As a follow up to my previous post titled “Dress Codes at Work“, I wanted to present the following hypothetical question to my readers.
You work for a company that has a formal dress code that requires a tie to be worn everyday to work. You have the chance to hire the world’s foremost expert in “________” (fill in the blank). This person tells you that they aren’t going to wear a tie and want to be able to wear jeans and a polo shirt every day to work when not interacting with clients.
What would you do?
Assume that the financial decision isn’t of concern (in the real world, we know it would be…this person would probably be very expensive).
Do you hire this person and allow them to follow their own dress code or do you pass and allow them to go to work elsewhere (perhaps your competition)? Would your company even allow you to hire this person because of their request to not follow the dress code?
My answer: I’d like to hire this person….but I have a few caveats to that.Would I want to hire someone that immediately starts asking that they be treated ’special’? Maybe…maybe not…it depends on how the person approached the subject of not following the dress code.
Could I hire this person? Maybe…maybe not…I know a few organizations that would flat out refuse to hire this person because they wouldn’t ‘play the game’ and dress like everyone else.
Would you want to be a part of an organization that would so easily toss aside a potential superstar just because they won’t wear a tie? What does it say about an organization who holds a dress code in higher regard than a person.
In my opinion, dress codes exist to create uniformity. Do you really want uniformity in your organization? Can innovation and creativity grow out of uniformity? I don’t think it can but perhaps someone can prove me wrong.
I do believe in wearing a tie…and even a suit now and then. I just don’t want to be told that I have to wear them every day in order to ‘fit in’. If I’m visiting a new client I ‘suit up’ if its appropriate.

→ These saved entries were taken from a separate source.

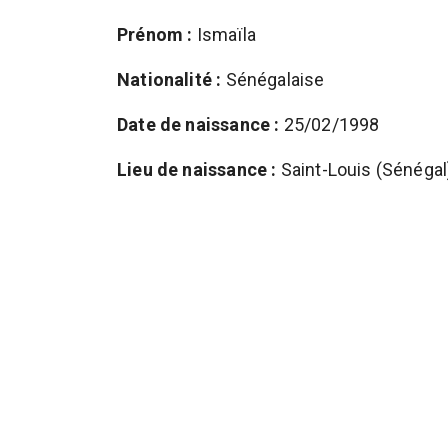
Prénom :
Ismaïla
Nationalité :
Sénégalaise
Date de naissance :
25/02/1998
Lieu de naissance :
Saint-Louis (Sénégal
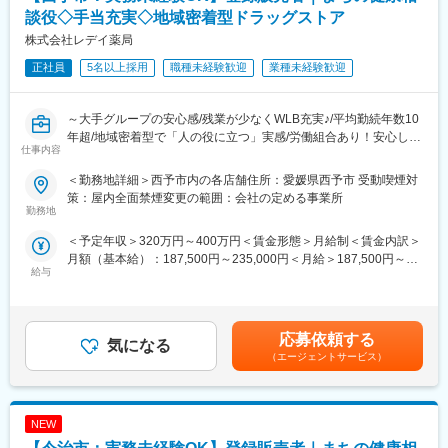
■労働組合があるので、安心して長く働ける仕組みがある：
談役◇手当充実◇地域密着型ドラッグストア
職場での困りごとや意見を、労働組合を通じて会社に届けること
＼仕事のやりがい／
株式会社レデイ薬局
ができ、声を上げやすい環境があります。
レデイ薬局は、地域に密着したドラッグストアとして、
「健康相談ができる身近な存在」を目指しています。
正社員
5名以上採用
職種未経験歓迎
業種未経験歓迎
＜数字で見るレデイ薬局＞
◎日々の接客を通じてお客様から直接「ありがとう」をもらえる
・男女比＝5：5
◎店舗運営に関わり、自分の工夫が売場や売上に反映される
・平均勤続年数：10.9年
◎将来的には店長として、店舗・人・地域をまとめる立場を目指
～大手グループの安心感/残業が少なくWLB充実♪/平均勤続年数10
・月平均残業時間：8.7時間
せる
年超/地域密着型で「人の役に立つ」実感/労働組合あり！安心して
・平均有給取得日数：9.6日
仕事内容
働ける職場環境～
総合職では、現場とマネジメントの両方で成長を実感できる仕事
＜勤務地詳細＞西予市内の各店舗住所：愛媛県西予市 受動喫煙対
変更の範囲：会社の定める業務
です。
■仕事内容：
策：屋内全面禁煙変更の範囲：会社の定める事業所
店長候補として、レデイ薬局のドラッグストア店舗にて勤務して
勤務地
＼レデイ薬局の魅力／
いただきます。
＜予定年収＞320万円～400万円＜賃金形態＞月給制＜賃金内訳＞
■現場から店舗運営まで段階的に成長できる環境：
まずは、レジ業務や商品管理などの基礎業務からスタートし、店
月額（基本給）：187,500円～235,000円＜月給＞187,500円～
レジ・商品管理などの基礎業務からスタートし、将来的には店長
舗運営の基本を学んでいただきます。
給与
235,000円＜昇給有無＞有＜残業手当＞有＜給与補足＞■昇給：あ
として店舗運営やマネジメントに挑戦できます。
り■賞与：あり（平均4.1か月分）■モデル年収：30歳：店長：425
【主な業務内容】
万円賃金はあくまでも目安の金額であり、選考を通じて上下する
■地域密着型で“人の役に立つ”実感が持てる仕事：
・レジ・接客対応
可能性があります。月給(月額)は固定手当を含めた表記です。
地域のお客様との距離が近く、日々の接客や相談対応を通じて、
・商品陳列・売場づくり
応募依頼する
気になる
信頼される存在として働けます。
・発注・在庫管理
（エージェントサービス）
・売上・数値管理の補助
■安定した経営基盤のもと、長期的なキャリア形成が可能：
・スタッフのサポート業務
ツルハグループの一員として安定した基盤があり、腰を据えてキ
☆経験や適性に応じて、将来的にはスタッフの育成、
ャリアアップを目指せます。
NEW
シフト管理、売上管理などのマネジメント業務にも携わっていた
だく可能性があります。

PS – make sure you look at my picture on my blog. You’ll see Mr Uniformity 🙂 That picture will be changing soon…I had already decided to change it prior to this post but now I know I have to change it.
[tags] organization, Innovation, Leadership, Human Resources, people [/tags]
3 responses to “Dress Codes Revisited”
That’s a tough question. Considering that I have no chance to change rules about dress code probably I wouldn’t hire the person, although with a heavy heart. The reason is it would harm the teamwork. Primaballerina habits always harm the teamwork and that very, very rarely can be justified.
That has more to do with general attitude than with dress code issue, but still the answer is the same.
And personally I prefer to work in companies where there’s no dress code. You won’t have problems like above there.
Perhaps you mean “the world’s foremost expert in…” and not the “worlds foremost expert in…”.
Jack – that is exactly what I meant…thanks for the correction!